AVAILABLE RECORDS:
###
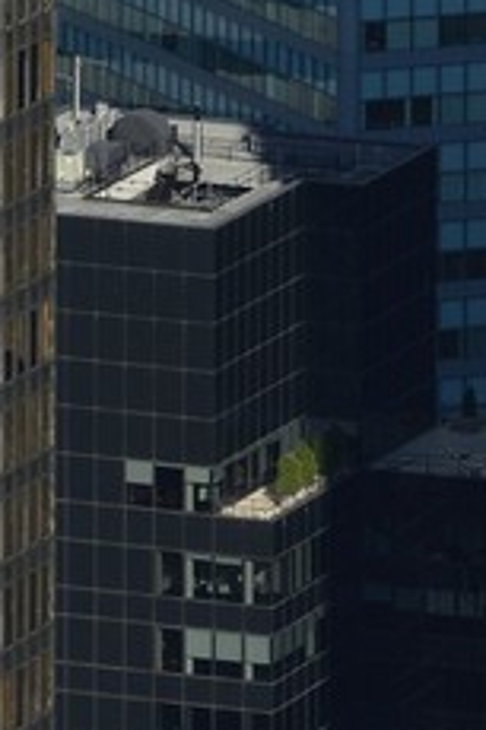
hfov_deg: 2.0
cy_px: -1533
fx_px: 14094
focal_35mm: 695
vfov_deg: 2.9
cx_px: -308
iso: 400
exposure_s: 1/400
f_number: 13
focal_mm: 100
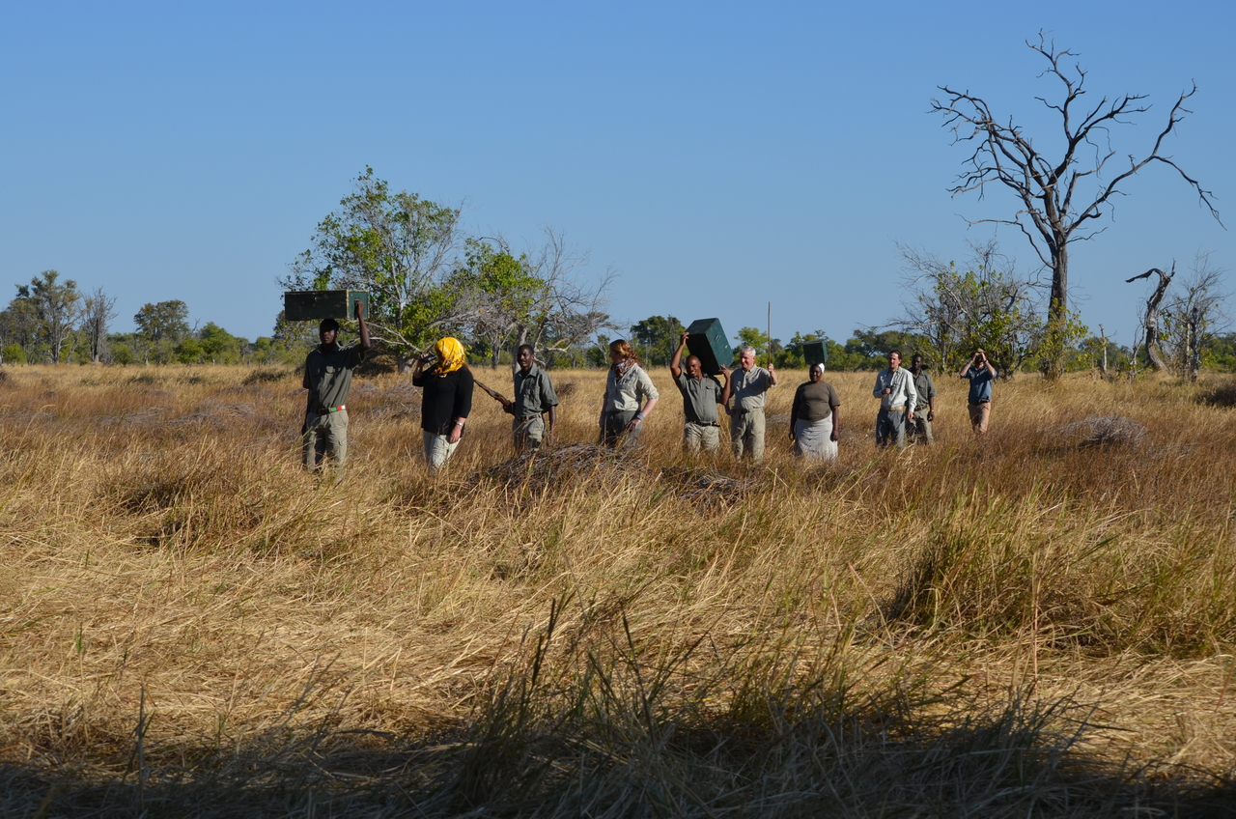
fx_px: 2827
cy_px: 410
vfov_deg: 16.5
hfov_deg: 24.7
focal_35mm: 82
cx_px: 618
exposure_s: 1/320
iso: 100
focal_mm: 55
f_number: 9
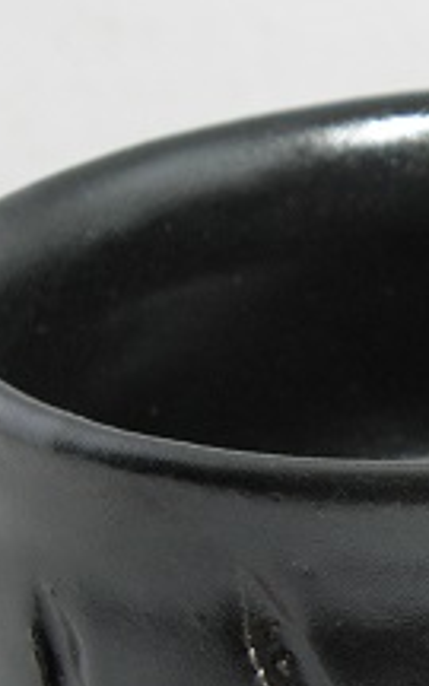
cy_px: 499
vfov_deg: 18.3
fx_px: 2114
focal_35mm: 113
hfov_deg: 10.8
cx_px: 788
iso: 125
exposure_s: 1/25
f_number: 3.1
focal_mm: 6.44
###
PROBLEM STATEMENT: Pictures stay out; everything else in the records above gets copied exactly.

RESPONSE:
hfov_deg: 2.0
cy_px: -1533
fx_px: 14094
focal_35mm: 695
vfov_deg: 2.9
cx_px: -308
iso: 400
exposure_s: 1/400
f_number: 13
focal_mm: 100
fx_px: 2827
cy_px: 410
vfov_deg: 16.5
hfov_deg: 24.7
focal_35mm: 82
cx_px: 618
exposure_s: 1/320
iso: 100
focal_mm: 55
f_number: 9
cy_px: 499
vfov_deg: 18.3
fx_px: 2114
focal_35mm: 113
hfov_deg: 10.8
cx_px: 788
iso: 125
exposure_s: 1/25
f_number: 3.1
focal_mm: 6.44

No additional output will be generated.